THE TASK » What must be handed in is the entire listing, exactly as written, with no pictures.
+ + + + + + +
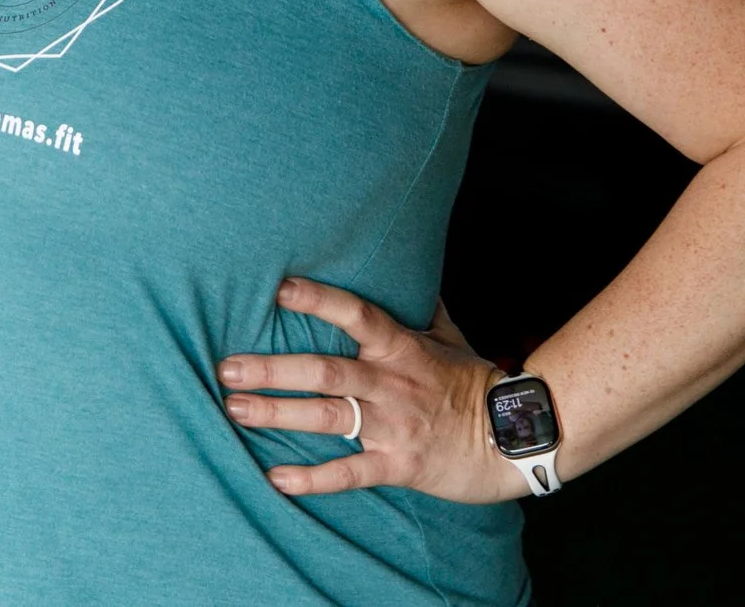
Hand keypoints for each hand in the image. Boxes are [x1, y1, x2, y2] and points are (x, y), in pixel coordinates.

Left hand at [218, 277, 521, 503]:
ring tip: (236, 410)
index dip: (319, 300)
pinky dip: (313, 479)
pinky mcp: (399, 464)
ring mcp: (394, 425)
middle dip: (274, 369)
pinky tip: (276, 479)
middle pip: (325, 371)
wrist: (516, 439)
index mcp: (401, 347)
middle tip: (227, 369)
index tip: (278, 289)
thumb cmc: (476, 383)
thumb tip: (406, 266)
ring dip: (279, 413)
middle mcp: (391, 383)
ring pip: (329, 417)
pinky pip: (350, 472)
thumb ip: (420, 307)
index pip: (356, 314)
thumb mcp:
+ + + + + + +
EXERCISE RESPONSE »
Hand keypoints for each hand in the image. Boxes are [x1, y1, x2, y2] and points are (x, y), in pixel coordinates.

Left hand at [218, 277, 521, 503]:
ring tip: (236, 410)
index dip: (319, 300)
pinky dip: (313, 479)
pinky mcp: (399, 464)
ring mcp: (394, 425)
middle dip: (274, 369)
pinky tip: (276, 479)
middle pip: (325, 371)
wrist: (516, 439)
index mcp: (401, 347)
middle tip: (227, 369)
index tip: (278, 289)
thumb cmc: (476, 383)
thumb tip: (406, 266)
ring dip: (279, 413)
middle mcp: (391, 383)
ring pip: (329, 417)
pinky pip: (350, 472)
thumb ip: (420, 307)
index pip: (356, 314)
thumb mcp:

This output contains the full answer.